Multifractal Properties of Tribonacci Chains
Summary
The description of electrons in solids using Bloch’s theorem has allowed for a profound understanding of the electronic band structure of regular crystalline materials. An example of its success is the understanding of topological insulators and superconductors, and their invariants, via the reciprocal space. Aperiodic systems on the other hand, which are systems that break translational symmetry but possess long-range order, cannot be studied using the same tools, rendering their topological nature ambiguous. In this thesis, we review some physical and mathematical properties of aperiodic systems, and discuss some experimental realisations. We introduce two 1D tight-binding models based on the Tribonacci substitution, the hopping and on-site Tribonacci chains, which generalize the Fibonacci chain. For both hopping and on-site models, a perturbative real-space renormalization procedure is developed. We show that the two models are equivalent at the fixed point of the renormalization group flow, and that the renormalization procedure naturally gives the Local Resonator Modes. Additionally, the Rauzy fractal, inherent to the Tribonacci substitution, is shown to serve as the analog of conumbering for the Tribonacci chain.

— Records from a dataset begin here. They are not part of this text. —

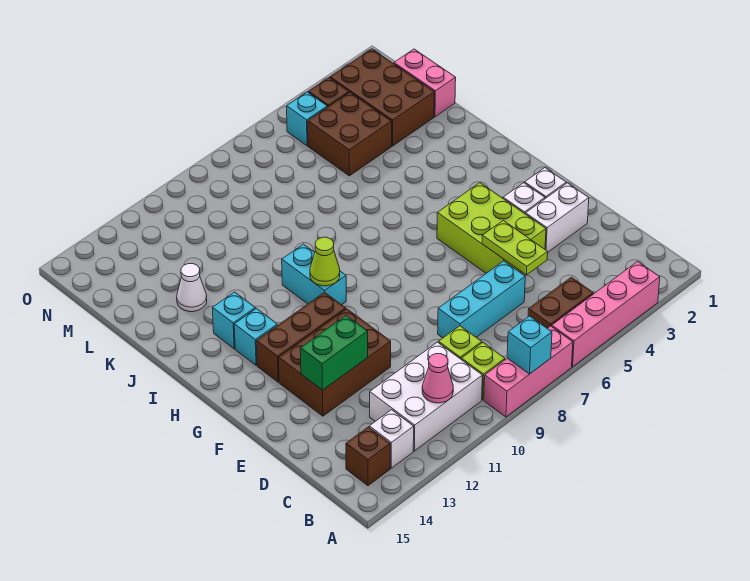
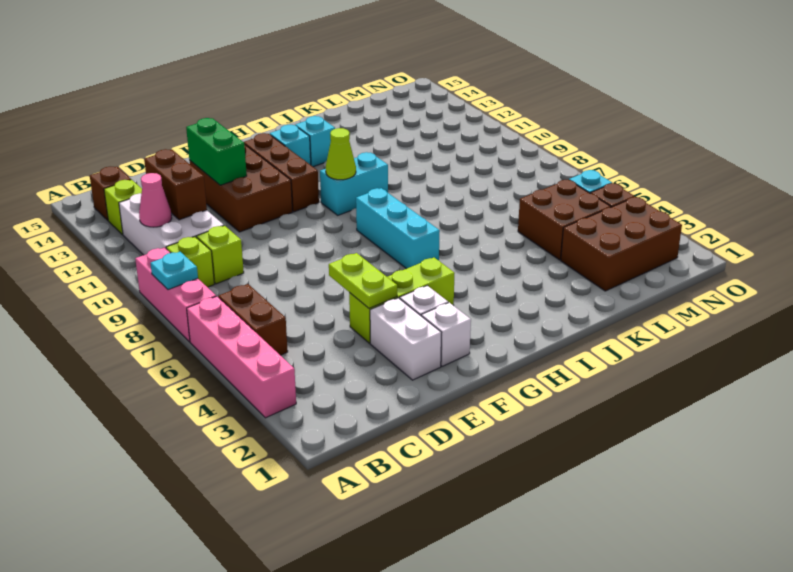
cyan brick A8 level 2 -> cyan plate A8 level 2
white brick B13 level 1 -> lime brick B13 level 1
none -> brown brick C11:C12 level 2
lime plate D5:E5 level 2 -> lime plate E4:E5 level 2
cyan brick D6:D8 level 1 -> cyan brick H6:H8 level 1
lime brick E4:G5 level 1 -> lime brick E4:G4 level 1
white cone K13 level 1 -> none
pink brick L1:M1 level 1 -> none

Our work provides new insight into how the internal space of a cut-and-project quasicrystal is used to describe the eigenstates, and can in principle be applied to any cut-and-project quasicrystal. Finally, we construct a Rice-Mele charge pump from the Tribonacci word, which exhibits multilevel topological pumping due to the multifractal nature of the Tribonacci chain’s energy spectrum. This is a first step towards studying the topological properties of the Tribonacci chain.